Your answer must be an exact copy of the lines from the one holding "Частные дома престарелых" through the last line of the entries below, with nothing added.
[Data in this exercise]
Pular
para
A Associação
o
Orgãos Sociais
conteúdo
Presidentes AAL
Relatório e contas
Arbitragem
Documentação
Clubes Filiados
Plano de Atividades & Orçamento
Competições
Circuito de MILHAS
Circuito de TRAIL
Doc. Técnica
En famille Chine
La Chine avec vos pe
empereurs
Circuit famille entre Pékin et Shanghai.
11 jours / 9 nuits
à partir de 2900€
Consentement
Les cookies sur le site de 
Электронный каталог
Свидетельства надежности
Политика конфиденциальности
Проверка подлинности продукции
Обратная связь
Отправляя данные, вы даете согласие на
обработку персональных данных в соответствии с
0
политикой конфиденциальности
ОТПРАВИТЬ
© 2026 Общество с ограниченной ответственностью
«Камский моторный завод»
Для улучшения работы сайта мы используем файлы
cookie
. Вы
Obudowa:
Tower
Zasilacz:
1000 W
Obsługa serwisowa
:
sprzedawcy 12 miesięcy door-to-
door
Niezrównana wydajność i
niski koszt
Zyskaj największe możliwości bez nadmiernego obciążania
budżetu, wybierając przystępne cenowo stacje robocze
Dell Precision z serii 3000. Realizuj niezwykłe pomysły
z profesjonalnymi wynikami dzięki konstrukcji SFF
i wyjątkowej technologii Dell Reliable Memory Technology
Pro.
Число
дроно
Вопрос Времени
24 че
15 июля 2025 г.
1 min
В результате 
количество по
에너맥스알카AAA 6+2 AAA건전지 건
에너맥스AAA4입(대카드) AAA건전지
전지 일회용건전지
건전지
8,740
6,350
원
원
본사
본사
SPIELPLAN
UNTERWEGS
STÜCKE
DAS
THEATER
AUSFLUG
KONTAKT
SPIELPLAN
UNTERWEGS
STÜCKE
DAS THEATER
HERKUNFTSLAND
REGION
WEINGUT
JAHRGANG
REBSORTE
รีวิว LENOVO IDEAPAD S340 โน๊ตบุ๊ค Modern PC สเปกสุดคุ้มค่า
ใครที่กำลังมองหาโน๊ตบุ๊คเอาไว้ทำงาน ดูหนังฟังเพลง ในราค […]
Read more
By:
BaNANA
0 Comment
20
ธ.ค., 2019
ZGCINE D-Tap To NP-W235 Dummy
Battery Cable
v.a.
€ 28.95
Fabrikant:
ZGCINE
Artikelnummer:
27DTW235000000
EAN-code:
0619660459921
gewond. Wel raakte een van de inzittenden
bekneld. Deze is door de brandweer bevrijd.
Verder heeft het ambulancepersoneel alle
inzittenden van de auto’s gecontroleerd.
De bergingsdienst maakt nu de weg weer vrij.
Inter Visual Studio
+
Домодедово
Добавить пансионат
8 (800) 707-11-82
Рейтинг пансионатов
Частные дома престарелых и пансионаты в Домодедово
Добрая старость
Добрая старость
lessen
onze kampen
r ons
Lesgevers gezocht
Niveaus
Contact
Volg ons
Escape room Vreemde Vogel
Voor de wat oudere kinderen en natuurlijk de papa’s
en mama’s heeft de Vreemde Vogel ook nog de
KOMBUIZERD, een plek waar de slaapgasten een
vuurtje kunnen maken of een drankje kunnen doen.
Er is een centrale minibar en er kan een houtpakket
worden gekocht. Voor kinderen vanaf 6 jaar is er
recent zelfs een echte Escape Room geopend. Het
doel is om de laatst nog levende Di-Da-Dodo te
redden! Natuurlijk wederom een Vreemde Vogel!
[/Data in this exercise]
### Answer box
Частные дома престарелых и пансионаты в Домодедово
Добрая старость
Добрая старость
lessen
onze kampen
r ons
Lesgevers gezocht
Niveaus
Contact
Volg ons
Escape room Vreemde Vogel
Voor de wat oudere kinderen en natuurlijk de papa’s
en mama’s heeft de Vreemde Vogel ook nog de
KOMBUIZERD, een plek waar de slaapgasten een
vuurtje kunnen maken of een drankje kunnen doen.
Er is een centrale minibar en er kan een houtpakket
worden gekocht. Voor kinderen vanaf 6 jaar is er
recent zelfs een echte Escape Room geopend. Het
doel is om de laatst nog levende Di-Da-Dodo te
redden! Natuurlijk wederom een Vreemde Vogel!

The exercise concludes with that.